Meet Arianna and Andrea.
The sun and clouds play peek-a-boo as I work in the garden with Arianna one sunny day in July. More like – she shows me the garden and I find some sticks to hold up the tomatoes and she works, and we talk. Past the house where Maoro lives, where she stops to chat and I attempt to keep up with the friendly Italian conversation. Arianna grows zucchini and tomatoes and many types of lettuce and leafy greens, and carrots (eaten up by slugs, better luck next year) and strawberries (done for the season). She plants tall blue lupins with her tomatoes to protect them from pests – a trick she learned in a biodynamic gardening class – and they buzz with bees.
Arianna is in her late 20s, with long dark hair set against light skin and petite features. She’s soft-spoken when she speaks English, and bolder in her native Italian. She also studied German. Arianna’s thesis involved new models of economic development in Alpine villages. She works as a sustainability architect in Canton Valais Switzerland, dedicates lots of time to organizing Open Air Trontano, a venture she co-founded, and spends time in Veglio putting the principles she studied to work with her boyfriend, Andrea.
Andrea is the heart and nervous system of the Veglio project, the grandson of the family who lived in the Veglio house when it was alive and thriving for hundreds of years. I first met Andrea 8 years ago, when my dad (Joe) and I visited Italy for the first time. It was just after my mom had passed away, and Dad and I were both frayed at the edges, grieving and tired, and we set off on an uncertain trip to “find our roots.” Domodossola was the town that my dad had always said his family hailed from, and a couple of phone calls through the family tree, two flights, and a rental car later, we waited at the train station not knowing what to expect. A cousin, Andrea, was to meet us.
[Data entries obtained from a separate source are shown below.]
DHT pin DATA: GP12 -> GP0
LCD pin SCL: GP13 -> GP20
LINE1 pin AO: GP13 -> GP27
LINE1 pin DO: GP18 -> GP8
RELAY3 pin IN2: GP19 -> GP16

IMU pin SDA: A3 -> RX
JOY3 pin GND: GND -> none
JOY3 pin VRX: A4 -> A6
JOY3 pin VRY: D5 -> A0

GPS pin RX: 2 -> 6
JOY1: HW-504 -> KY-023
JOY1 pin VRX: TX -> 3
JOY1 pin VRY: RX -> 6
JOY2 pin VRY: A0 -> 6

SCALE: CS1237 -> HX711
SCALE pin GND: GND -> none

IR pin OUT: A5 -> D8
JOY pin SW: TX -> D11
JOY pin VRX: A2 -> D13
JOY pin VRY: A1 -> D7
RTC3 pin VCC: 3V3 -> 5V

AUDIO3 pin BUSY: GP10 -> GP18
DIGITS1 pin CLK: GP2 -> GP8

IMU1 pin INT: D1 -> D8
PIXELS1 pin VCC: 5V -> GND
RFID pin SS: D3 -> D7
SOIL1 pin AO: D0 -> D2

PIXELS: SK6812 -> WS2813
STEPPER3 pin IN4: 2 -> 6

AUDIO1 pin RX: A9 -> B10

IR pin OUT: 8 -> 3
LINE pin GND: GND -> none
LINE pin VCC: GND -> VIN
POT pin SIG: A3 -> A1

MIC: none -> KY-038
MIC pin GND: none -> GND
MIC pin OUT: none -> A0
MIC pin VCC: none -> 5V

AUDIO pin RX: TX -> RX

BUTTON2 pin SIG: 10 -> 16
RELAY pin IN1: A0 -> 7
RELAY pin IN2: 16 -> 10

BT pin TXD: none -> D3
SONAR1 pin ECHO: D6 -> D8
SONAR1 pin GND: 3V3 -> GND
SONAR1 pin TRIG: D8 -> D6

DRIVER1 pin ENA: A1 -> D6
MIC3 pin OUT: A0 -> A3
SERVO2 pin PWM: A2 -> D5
I was 20, shy, reeling from loss, and nervous about meeting these strangers, who spoke another language and had tenuous connections to us at best. What if they didn’t like us? What if we couldn’t understand each other? “We’ll see,” Dad said in the parked rental car.
Soon Andrea barreled up to meet us in his Jeep, greeted us warmly with kisses on the cheeks, and swept us away to his family home, where we were greeted by Giovanni working away in the kitchen, Marika and an array of other family members who had gathered to meet the Americans. Everyone wanted to meet us, talk to us, and show that famous Italian hospitality. They asked how long we would stay – a week? a month? – and were disappointed when we said we were there for the day.
After a long, wine-soaked lunch, Andrea drove us up to see the ruins of the family home in Veglio. It was a heap of rocks at best, but Andrea, and soon my dad, saw something through it. They saw the family — our family — that had lived and grown, struggled and thrived there for a thousand years, and they saw the potential for a new community.
Eight years, several trips, and lots of emails later, our families are again one. Andrea, my passionate, bold Italian cousin and friend, leads the Veglio project with his extensive network of local builders and artists. We joke that he’s the “Mayor of Veglio.” He works part-time in Italy and part-time in Bern, and teaches as well. Andrea and Arianna both use their knowledge of sustainability and deep respect for cultures and the earth to inform the restoration of the house, and the broader vision for Veglio as a new, sustainable community.